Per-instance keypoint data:
----

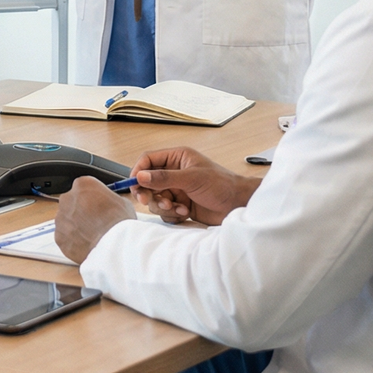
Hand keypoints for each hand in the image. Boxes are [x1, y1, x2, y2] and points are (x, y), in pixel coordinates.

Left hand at [54, 175, 136, 263]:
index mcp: (82, 185)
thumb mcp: (120, 201)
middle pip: (72, 203)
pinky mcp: (59, 236)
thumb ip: (107, 200)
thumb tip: (107, 204)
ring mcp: (61, 218)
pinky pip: (65, 237)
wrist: (114, 244)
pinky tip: (86, 244)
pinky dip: (73, 241)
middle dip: (80, 212)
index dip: (91, 198)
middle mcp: (68, 198)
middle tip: (94, 222)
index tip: (97, 206)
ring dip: (76, 226)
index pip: (83, 188)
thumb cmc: (119, 222)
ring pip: (66, 221)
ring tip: (92, 235)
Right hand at [131, 147, 258, 225]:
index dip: (138, 171)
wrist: (238, 205)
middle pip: (147, 181)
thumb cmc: (222, 185)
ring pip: (155, 199)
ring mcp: (177, 190)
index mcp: (177, 158)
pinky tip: (186, 212)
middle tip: (148, 200)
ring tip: (176, 207)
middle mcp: (174, 173)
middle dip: (148, 192)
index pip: (148, 160)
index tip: (134, 184)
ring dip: (163, 205)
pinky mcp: (180, 205)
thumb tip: (141, 176)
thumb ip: (164, 178)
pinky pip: (165, 211)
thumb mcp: (191, 178)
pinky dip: (172, 214)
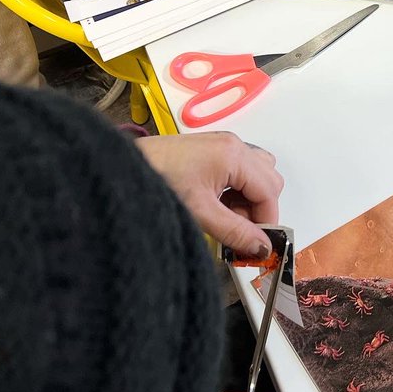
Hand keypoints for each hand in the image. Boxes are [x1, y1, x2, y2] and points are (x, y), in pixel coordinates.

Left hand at [136, 131, 281, 256]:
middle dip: (258, 210)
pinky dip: (235, 192)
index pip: (269, 191)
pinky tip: (215, 206)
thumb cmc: (157, 179)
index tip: (259, 244)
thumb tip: (261, 246)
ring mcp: (223, 145)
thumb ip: (235, 231)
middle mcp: (233, 145)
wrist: (123, 166)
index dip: (267, 220)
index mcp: (234, 155)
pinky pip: (239, 171)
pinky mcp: (212, 151)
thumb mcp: (200, 212)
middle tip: (239, 231)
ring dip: (247, 200)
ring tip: (223, 218)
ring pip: (255, 175)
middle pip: (268, 180)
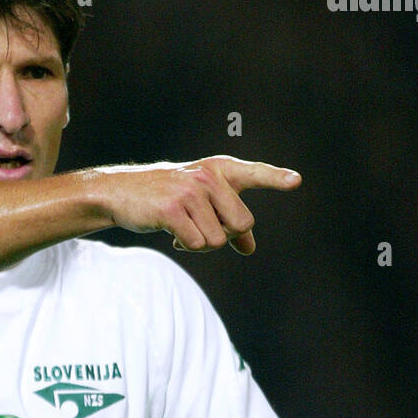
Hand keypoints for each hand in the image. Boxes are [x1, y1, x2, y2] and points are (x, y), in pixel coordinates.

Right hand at [94, 155, 300, 254]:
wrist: (121, 193)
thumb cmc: (166, 199)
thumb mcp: (201, 204)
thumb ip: (228, 222)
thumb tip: (250, 248)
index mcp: (218, 170)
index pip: (253, 174)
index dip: (275, 178)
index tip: (296, 181)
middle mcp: (207, 176)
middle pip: (241, 223)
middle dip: (224, 235)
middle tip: (201, 227)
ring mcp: (190, 191)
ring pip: (218, 239)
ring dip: (200, 243)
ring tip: (183, 229)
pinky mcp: (172, 209)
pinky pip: (197, 243)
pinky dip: (186, 245)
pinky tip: (172, 234)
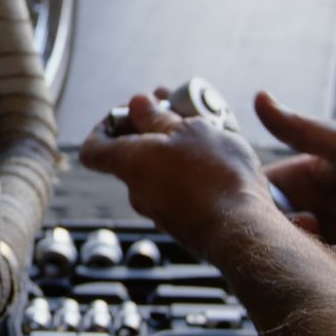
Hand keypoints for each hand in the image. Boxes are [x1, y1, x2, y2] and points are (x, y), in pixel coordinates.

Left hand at [80, 93, 277, 261]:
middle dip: (151, 129)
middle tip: (177, 111)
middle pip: (131, 154)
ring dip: (177, 148)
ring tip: (208, 130)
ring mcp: (159, 210)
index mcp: (129, 163)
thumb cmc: (215, 178)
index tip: (127, 113)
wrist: (243, 231)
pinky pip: (179, 189)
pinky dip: (192, 172)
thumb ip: (158, 117)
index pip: (92, 148)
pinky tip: (220, 160)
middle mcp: (137, 190)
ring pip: (160, 171)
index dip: (104, 127)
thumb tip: (137, 104)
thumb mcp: (189, 130)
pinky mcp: (182, 222)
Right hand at [256, 91, 335, 277]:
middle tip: (278, 230)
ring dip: (282, 252)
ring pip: (279, 251)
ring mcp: (320, 239)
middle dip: (258, 230)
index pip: (252, 189)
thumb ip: (303, 130)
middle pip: (260, 224)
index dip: (240, 196)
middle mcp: (305, 209)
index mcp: (299, 178)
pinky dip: (303, 272)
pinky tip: (315, 265)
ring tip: (306, 244)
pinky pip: (306, 273)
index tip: (240, 202)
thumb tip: (261, 99)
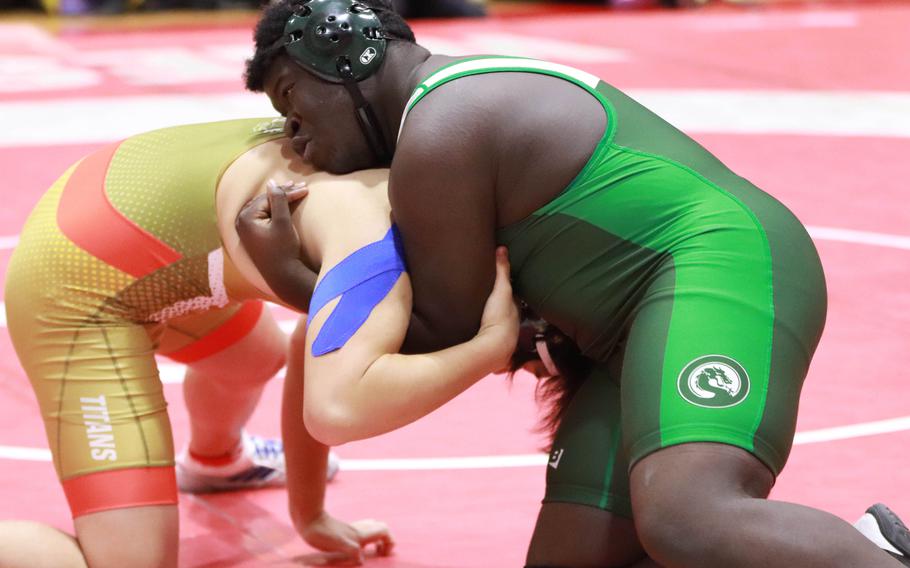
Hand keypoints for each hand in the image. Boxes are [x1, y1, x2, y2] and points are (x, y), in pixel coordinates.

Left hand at [235, 179, 307, 276]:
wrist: (284, 276)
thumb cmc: (283, 250)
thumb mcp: (282, 222)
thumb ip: (278, 200)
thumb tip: (271, 182)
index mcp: (245, 217)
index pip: (269, 198)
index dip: (288, 192)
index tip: (305, 188)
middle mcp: (240, 222)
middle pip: (265, 201)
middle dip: (283, 194)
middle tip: (301, 186)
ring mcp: (245, 230)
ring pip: (264, 208)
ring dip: (279, 201)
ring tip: (294, 192)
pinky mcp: (252, 237)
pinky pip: (262, 216)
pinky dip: (274, 210)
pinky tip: (283, 205)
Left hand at [296, 511, 393, 565]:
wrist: (308, 519)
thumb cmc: (322, 532)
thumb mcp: (338, 544)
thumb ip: (352, 550)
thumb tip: (362, 560)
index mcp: (360, 535)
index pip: (384, 531)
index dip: (390, 542)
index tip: (383, 553)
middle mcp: (358, 530)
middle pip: (381, 529)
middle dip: (385, 540)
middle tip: (379, 553)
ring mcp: (351, 529)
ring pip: (371, 529)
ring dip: (375, 539)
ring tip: (370, 551)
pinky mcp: (343, 530)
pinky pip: (361, 531)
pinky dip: (364, 539)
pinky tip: (354, 546)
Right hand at [478, 247, 519, 370]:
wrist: (494, 348)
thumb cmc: (499, 317)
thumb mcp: (501, 290)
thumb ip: (502, 271)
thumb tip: (503, 248)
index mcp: (515, 309)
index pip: (513, 296)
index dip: (508, 288)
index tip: (501, 280)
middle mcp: (512, 323)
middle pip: (507, 310)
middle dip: (501, 304)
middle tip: (491, 296)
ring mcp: (503, 336)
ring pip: (500, 324)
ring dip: (494, 319)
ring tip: (483, 313)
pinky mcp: (491, 346)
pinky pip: (490, 335)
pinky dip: (487, 331)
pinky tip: (479, 331)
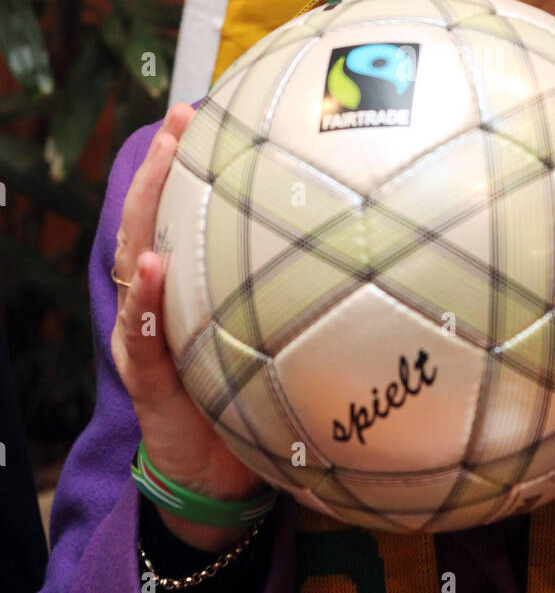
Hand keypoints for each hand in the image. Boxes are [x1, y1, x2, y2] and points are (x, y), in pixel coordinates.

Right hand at [110, 102, 268, 552]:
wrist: (218, 483)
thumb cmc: (252, 404)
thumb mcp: (280, 344)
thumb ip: (307, 301)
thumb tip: (382, 254)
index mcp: (189, 292)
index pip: (183, 215)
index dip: (189, 163)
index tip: (210, 108)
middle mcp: (159, 306)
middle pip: (151, 221)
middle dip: (162, 166)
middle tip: (182, 117)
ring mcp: (146, 340)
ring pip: (135, 262)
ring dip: (146, 210)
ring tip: (164, 162)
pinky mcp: (148, 383)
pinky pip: (142, 338)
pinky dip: (145, 303)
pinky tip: (155, 269)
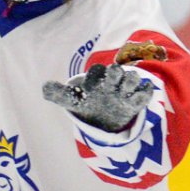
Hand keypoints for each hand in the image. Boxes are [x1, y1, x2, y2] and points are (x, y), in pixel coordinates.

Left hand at [41, 62, 156, 132]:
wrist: (105, 120)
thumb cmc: (88, 104)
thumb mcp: (72, 101)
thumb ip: (59, 94)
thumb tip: (44, 87)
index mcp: (97, 79)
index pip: (98, 71)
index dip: (96, 75)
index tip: (91, 88)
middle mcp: (112, 82)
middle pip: (117, 70)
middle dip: (115, 74)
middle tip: (111, 83)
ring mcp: (125, 91)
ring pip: (133, 78)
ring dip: (130, 83)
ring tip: (124, 94)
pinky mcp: (136, 102)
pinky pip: (145, 93)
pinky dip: (144, 94)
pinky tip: (136, 99)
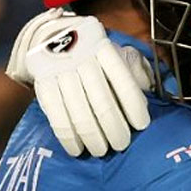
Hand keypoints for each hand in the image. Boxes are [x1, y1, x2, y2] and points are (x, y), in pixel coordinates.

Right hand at [6, 10, 151, 156]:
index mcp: (104, 48)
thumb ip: (136, 70)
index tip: (141, 125)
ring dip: (93, 137)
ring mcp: (60, 72)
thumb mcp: (120, 52)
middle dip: (114, 128)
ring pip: (79, 113)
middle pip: (101, 101)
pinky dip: (68, 138)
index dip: (133, 105)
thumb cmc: (96, 55)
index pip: (122, 79)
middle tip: (121, 144)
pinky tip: (78, 149)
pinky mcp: (43, 85)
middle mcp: (81, 58)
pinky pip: (57, 117)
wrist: (55, 39)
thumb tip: (147, 94)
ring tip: (101, 151)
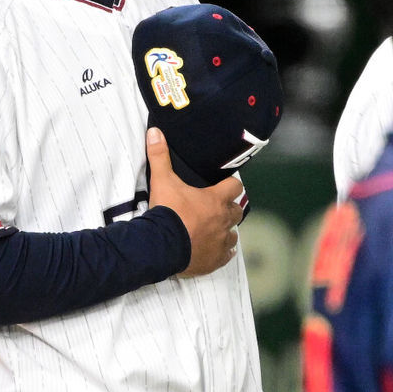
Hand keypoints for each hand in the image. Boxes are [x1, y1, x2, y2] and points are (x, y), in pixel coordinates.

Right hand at [147, 127, 243, 276]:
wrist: (161, 245)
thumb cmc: (167, 211)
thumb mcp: (162, 180)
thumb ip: (159, 156)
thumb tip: (155, 131)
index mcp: (215, 200)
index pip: (235, 187)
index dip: (230, 185)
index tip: (223, 186)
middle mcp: (223, 220)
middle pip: (237, 211)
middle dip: (229, 209)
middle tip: (216, 209)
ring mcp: (221, 241)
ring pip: (233, 234)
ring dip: (226, 231)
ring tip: (215, 230)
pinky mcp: (215, 260)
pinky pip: (226, 255)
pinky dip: (223, 253)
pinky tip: (216, 251)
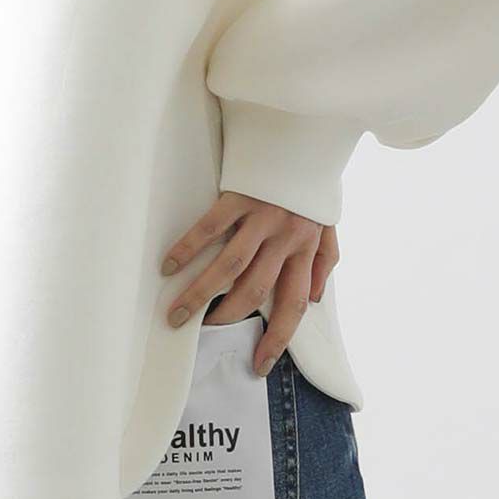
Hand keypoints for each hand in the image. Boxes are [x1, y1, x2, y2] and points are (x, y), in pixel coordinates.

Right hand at [158, 191, 336, 375]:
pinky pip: (210, 227)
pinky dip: (188, 247)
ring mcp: (260, 218)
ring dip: (200, 293)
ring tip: (177, 314)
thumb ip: (325, 262)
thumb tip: (315, 298)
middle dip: (226, 318)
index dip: (277, 338)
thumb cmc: (312, 183)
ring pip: (228, 266)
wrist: (307, 133)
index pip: (293, 304)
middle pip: (253, 290)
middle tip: (201, 335)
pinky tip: (169, 265)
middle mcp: (284, 238)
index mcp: (306, 250)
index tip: (258, 364)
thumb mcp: (329, 224)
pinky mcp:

----

## What you are asked to do:
Could you transcribe the entries above word for word, from the line with "middle dip: (385, 540)" down to the line with "pinky tip: (479, 331)", keeping both?

## Expected answer:
middle dip: (385, 540)
middle tip: (379, 553)
ring mcp: (351, 529)
ring pip: (371, 529)
ring dip: (375, 539)
ring tip: (370, 551)
pinky mcp: (343, 530)
pinky pip: (361, 531)
pinky dip: (364, 539)
pinky tip: (354, 546)
Right hand at [478, 247, 519, 370]:
wrist: (494, 348)
thumb cmc: (499, 317)
thumb mcp: (501, 290)
thumb ip: (502, 271)
thumb tip: (503, 248)
index mcp: (515, 309)
index pip: (513, 296)
index dip: (508, 288)
index tip: (501, 280)
middle mcp: (512, 323)
middle pip: (507, 310)
middle dip: (501, 304)
middle tip: (491, 296)
ring mcp: (503, 336)
ring pip: (500, 324)
ring dip: (494, 319)
ring tip: (483, 313)
pinky mcp: (491, 346)
pinky pip: (490, 335)
pinky dip: (487, 331)
pinky tip: (479, 331)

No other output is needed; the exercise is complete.